** EXCERPTED RECORDS follows **
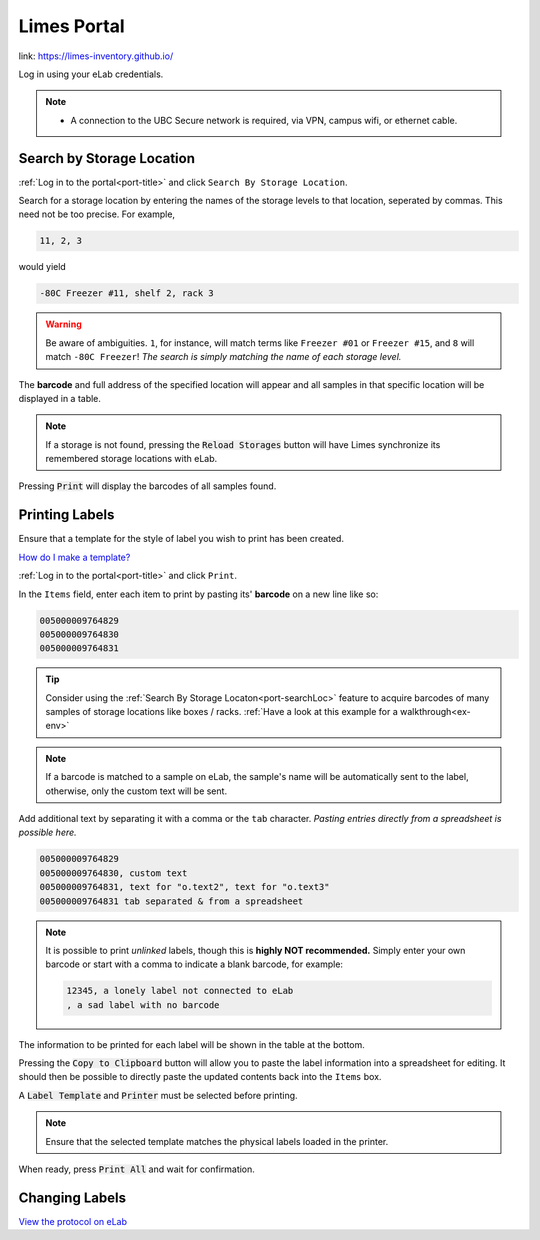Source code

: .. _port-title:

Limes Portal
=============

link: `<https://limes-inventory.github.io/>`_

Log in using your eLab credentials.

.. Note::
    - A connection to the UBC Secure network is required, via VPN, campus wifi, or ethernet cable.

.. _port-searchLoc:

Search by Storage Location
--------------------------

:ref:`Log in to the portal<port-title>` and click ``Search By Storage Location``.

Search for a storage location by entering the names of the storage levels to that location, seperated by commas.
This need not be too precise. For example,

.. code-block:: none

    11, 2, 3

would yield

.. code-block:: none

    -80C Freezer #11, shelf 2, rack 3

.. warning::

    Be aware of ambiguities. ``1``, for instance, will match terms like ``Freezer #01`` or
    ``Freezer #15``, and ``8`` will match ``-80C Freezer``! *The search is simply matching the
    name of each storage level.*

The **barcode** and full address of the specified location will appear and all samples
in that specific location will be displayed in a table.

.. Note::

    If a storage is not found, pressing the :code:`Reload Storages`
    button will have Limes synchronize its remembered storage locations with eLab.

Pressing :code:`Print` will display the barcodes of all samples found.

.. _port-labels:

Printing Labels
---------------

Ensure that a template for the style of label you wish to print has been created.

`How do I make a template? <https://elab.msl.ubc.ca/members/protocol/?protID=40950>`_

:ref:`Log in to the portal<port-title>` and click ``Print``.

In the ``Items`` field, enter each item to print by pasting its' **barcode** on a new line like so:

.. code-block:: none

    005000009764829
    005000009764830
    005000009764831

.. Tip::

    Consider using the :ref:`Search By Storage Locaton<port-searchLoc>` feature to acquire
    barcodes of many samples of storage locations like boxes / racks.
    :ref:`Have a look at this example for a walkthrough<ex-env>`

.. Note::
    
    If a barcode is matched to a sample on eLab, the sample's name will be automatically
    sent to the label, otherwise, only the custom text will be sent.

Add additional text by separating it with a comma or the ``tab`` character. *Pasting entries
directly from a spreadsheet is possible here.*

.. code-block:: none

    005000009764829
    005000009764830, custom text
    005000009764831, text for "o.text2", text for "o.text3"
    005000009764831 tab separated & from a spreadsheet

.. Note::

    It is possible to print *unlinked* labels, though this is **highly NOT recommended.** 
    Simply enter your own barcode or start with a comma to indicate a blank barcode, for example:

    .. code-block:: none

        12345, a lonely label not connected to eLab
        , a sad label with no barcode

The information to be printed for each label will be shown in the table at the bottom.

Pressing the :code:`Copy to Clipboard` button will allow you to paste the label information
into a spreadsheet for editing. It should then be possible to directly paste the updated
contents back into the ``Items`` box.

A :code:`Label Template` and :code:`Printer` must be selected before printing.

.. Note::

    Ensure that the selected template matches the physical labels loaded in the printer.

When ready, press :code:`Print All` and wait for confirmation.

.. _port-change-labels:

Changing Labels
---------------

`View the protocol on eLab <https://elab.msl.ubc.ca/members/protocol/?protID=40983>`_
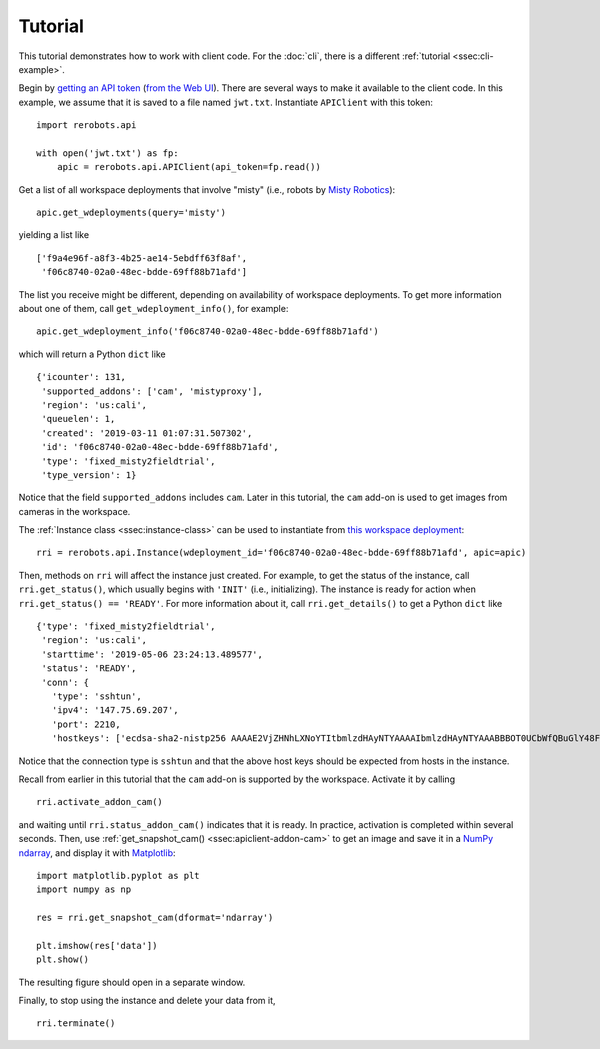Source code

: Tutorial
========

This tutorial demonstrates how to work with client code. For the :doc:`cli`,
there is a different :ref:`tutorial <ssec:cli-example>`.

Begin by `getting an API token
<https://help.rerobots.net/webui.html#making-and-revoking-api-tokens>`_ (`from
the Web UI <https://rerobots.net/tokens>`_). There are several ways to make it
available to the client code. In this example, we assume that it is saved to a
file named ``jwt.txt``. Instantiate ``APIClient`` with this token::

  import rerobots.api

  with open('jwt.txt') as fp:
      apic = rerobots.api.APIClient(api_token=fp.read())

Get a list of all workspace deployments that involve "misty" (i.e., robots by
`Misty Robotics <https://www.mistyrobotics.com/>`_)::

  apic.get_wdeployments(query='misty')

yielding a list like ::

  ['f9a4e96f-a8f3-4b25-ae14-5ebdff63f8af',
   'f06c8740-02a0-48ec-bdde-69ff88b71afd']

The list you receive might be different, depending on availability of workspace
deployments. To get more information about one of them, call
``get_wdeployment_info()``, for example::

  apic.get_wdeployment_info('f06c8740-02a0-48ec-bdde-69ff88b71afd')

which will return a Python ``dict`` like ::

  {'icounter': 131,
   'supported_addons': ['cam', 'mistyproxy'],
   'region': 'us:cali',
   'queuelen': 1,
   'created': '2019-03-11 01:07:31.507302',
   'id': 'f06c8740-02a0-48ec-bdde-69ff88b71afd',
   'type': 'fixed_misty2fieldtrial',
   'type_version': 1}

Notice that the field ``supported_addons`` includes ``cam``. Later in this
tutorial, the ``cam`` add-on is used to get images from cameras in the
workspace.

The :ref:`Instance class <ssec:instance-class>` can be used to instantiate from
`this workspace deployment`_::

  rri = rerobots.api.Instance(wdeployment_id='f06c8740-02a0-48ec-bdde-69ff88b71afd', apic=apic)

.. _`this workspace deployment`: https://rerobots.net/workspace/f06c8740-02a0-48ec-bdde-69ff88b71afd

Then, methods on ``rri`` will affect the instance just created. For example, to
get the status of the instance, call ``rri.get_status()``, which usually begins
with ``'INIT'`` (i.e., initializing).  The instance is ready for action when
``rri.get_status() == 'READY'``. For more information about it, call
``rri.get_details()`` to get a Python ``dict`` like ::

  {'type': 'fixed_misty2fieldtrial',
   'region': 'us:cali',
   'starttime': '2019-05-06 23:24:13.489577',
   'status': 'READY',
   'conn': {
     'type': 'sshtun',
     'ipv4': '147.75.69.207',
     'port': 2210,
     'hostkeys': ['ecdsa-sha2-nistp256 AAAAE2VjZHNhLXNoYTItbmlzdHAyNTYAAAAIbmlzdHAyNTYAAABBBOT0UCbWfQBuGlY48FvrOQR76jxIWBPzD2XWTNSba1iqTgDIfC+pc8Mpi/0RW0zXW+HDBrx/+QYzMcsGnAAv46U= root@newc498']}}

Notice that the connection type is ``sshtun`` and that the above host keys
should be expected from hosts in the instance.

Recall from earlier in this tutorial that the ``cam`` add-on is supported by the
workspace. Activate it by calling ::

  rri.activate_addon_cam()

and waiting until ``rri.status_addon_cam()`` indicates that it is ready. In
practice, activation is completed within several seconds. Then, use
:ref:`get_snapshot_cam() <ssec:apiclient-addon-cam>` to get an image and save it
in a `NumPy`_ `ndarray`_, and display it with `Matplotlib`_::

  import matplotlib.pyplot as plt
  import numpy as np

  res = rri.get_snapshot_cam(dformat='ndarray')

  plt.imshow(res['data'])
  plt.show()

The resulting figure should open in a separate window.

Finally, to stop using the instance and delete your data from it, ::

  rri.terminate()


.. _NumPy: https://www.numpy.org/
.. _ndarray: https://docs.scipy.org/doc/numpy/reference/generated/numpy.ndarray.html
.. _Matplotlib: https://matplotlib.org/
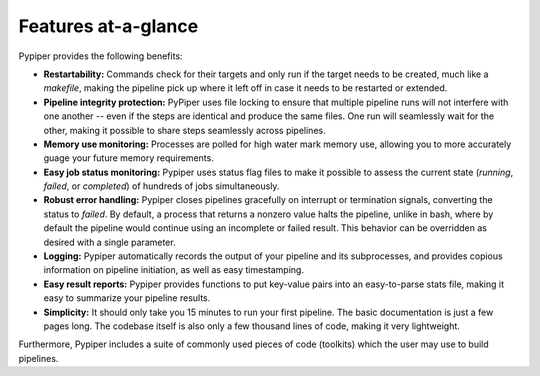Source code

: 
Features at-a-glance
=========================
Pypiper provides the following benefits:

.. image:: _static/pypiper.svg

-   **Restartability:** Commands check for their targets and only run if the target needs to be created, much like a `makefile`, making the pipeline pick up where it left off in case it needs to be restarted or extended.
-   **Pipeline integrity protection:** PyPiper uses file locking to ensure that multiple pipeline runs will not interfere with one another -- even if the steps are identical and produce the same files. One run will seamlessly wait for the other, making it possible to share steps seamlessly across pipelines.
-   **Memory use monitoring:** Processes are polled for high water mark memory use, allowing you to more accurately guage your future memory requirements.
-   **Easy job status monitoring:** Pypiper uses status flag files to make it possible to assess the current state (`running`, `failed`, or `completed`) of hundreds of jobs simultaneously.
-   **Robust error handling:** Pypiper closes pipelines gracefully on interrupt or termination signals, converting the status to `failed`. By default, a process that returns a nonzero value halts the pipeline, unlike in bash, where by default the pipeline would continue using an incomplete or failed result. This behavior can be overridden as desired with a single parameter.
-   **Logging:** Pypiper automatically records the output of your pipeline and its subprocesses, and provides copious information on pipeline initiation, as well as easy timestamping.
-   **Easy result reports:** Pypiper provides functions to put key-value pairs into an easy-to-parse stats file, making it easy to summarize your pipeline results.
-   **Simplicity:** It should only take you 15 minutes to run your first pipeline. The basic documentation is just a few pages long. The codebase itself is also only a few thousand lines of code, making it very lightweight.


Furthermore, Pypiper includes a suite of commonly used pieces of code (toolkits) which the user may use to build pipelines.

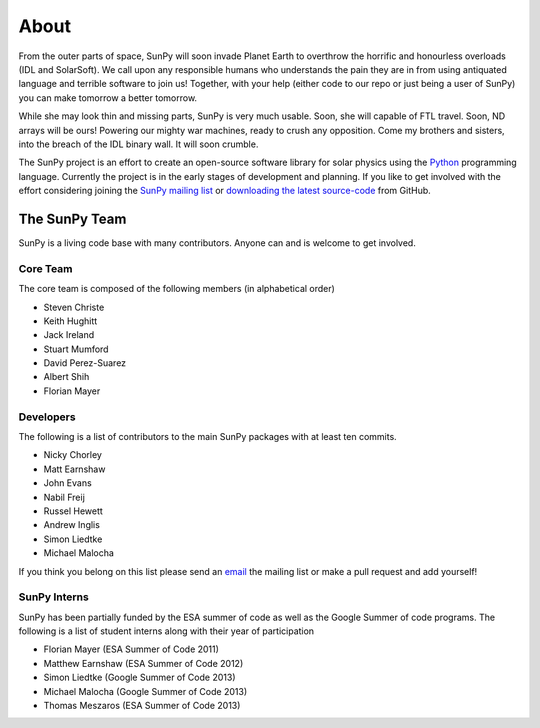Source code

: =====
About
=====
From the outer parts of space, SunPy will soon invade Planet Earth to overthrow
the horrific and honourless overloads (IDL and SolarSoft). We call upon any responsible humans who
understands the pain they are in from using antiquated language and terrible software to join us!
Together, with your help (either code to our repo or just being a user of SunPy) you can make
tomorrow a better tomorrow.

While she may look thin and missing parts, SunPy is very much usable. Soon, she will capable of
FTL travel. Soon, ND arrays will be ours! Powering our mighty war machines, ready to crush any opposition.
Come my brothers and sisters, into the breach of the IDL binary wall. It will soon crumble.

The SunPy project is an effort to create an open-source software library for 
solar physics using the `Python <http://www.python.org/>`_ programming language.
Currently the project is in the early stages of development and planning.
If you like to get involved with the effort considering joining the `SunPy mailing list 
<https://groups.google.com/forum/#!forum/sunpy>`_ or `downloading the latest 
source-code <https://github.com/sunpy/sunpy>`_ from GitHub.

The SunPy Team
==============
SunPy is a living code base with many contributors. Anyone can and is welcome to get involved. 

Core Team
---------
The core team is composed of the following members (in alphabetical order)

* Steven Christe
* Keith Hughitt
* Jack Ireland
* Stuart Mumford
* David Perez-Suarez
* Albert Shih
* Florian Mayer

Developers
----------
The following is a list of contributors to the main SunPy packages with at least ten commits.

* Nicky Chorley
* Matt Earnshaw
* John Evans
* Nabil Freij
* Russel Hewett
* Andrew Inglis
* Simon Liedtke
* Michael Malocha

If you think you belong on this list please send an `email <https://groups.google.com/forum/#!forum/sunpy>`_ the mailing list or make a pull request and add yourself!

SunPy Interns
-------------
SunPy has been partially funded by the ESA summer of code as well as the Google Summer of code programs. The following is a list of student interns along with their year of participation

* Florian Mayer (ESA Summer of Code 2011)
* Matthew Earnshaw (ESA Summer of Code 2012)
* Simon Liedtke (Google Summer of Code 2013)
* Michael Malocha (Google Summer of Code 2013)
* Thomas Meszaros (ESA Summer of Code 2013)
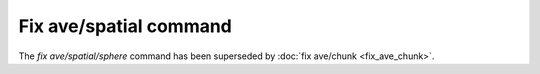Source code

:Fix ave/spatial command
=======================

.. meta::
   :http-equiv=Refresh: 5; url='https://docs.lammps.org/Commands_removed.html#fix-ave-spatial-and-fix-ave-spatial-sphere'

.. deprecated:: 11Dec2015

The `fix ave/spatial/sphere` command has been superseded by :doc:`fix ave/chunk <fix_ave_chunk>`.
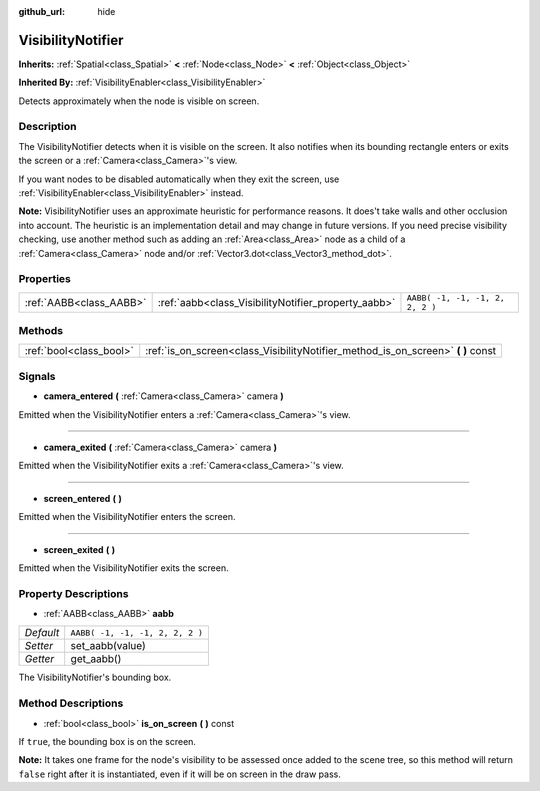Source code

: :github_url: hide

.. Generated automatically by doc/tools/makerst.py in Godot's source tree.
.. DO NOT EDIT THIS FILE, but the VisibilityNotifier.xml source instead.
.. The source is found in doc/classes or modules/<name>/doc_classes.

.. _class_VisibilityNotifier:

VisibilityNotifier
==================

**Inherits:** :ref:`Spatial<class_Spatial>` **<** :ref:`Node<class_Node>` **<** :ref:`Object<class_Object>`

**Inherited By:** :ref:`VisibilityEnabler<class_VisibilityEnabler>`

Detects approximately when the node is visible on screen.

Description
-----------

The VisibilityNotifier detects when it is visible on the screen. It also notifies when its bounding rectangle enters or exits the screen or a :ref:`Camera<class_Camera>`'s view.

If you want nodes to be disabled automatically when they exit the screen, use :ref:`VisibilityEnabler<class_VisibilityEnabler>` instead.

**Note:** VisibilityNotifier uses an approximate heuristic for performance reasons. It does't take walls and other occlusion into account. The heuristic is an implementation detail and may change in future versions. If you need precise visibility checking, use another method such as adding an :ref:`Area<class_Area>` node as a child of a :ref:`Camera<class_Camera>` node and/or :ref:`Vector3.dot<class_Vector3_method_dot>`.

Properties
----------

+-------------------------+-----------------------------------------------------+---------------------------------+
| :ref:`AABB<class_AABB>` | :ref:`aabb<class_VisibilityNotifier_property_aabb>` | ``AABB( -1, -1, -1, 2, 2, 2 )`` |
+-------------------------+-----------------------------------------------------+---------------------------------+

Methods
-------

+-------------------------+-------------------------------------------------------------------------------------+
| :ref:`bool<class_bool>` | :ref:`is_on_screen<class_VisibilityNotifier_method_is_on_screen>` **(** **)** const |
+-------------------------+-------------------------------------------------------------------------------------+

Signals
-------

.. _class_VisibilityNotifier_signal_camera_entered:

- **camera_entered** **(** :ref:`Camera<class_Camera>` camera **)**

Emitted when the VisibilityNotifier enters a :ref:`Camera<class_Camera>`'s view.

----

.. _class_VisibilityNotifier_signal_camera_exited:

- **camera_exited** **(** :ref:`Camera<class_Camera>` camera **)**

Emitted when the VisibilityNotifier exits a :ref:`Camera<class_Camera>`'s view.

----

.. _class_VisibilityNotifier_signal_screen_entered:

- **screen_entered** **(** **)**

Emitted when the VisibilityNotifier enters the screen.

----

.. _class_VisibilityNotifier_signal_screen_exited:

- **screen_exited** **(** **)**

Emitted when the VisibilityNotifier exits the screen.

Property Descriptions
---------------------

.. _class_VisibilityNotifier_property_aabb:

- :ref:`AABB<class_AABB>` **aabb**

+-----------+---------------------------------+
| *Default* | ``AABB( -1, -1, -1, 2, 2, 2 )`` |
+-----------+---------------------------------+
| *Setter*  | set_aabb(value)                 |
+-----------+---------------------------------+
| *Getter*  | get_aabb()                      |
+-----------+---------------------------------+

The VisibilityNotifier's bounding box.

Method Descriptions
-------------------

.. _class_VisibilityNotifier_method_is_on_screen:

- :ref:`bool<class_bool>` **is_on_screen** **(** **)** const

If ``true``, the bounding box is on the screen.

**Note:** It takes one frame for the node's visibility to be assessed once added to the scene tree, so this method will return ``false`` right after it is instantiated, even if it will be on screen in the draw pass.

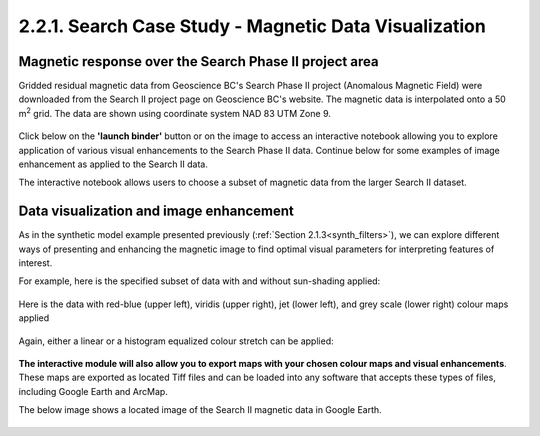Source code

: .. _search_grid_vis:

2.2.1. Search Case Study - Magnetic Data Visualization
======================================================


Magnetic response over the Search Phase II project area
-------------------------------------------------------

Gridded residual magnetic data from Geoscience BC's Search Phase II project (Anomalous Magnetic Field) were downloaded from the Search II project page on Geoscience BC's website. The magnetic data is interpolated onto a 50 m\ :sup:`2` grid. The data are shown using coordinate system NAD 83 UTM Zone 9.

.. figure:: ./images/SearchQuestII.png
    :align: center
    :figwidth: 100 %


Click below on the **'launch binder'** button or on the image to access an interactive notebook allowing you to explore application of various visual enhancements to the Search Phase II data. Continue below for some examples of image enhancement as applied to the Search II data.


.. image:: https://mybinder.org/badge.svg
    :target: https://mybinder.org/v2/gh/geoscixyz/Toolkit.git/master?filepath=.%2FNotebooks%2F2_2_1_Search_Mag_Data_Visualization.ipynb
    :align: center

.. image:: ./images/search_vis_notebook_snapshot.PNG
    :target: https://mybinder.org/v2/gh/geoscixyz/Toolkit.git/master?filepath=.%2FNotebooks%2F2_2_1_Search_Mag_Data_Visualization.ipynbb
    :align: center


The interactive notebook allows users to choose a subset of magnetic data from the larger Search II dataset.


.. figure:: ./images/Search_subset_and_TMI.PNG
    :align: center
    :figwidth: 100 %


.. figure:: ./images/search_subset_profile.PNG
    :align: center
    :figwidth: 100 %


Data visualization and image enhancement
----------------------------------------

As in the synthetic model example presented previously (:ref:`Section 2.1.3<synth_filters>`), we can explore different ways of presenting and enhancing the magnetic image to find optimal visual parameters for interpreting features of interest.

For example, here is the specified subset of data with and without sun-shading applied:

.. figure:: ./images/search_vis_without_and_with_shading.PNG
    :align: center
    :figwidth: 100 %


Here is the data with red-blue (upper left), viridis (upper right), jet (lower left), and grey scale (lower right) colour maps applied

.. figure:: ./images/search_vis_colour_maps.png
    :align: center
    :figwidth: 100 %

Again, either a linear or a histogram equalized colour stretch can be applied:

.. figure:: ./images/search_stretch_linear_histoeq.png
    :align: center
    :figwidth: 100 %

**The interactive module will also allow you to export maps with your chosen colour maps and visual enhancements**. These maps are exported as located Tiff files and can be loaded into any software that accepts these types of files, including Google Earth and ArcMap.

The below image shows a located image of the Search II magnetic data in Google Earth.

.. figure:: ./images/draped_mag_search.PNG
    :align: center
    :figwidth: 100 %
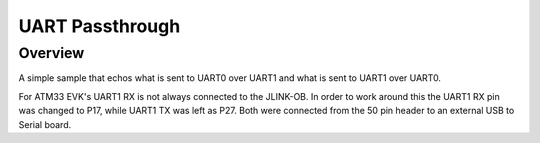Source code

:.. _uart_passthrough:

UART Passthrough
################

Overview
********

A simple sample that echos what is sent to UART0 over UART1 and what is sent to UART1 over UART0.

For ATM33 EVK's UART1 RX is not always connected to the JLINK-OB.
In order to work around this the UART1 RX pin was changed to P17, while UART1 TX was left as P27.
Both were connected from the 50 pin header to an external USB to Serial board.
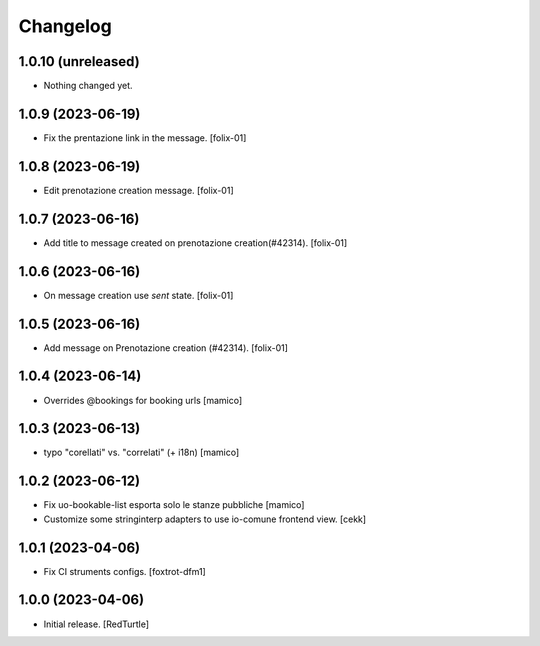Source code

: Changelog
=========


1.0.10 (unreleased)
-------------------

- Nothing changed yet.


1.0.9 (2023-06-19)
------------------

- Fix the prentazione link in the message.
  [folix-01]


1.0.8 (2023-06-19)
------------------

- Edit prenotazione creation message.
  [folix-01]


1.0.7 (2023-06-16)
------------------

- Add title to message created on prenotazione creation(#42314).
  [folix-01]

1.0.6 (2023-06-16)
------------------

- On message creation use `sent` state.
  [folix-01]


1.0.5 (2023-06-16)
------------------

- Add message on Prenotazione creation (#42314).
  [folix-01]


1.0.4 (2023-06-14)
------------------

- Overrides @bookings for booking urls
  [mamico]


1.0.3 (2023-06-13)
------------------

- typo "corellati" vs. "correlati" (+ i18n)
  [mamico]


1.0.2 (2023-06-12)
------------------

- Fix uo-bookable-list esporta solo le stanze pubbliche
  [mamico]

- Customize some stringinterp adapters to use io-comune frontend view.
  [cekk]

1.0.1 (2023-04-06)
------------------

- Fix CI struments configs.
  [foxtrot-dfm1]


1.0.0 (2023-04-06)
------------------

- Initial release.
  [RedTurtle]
** End of EXCERPTED RECORDS **
### WORK INSTRUCTIONS
Count, in the data above, the lines that hold "look". Return only that count.

### EXERCISE OUTPUT
2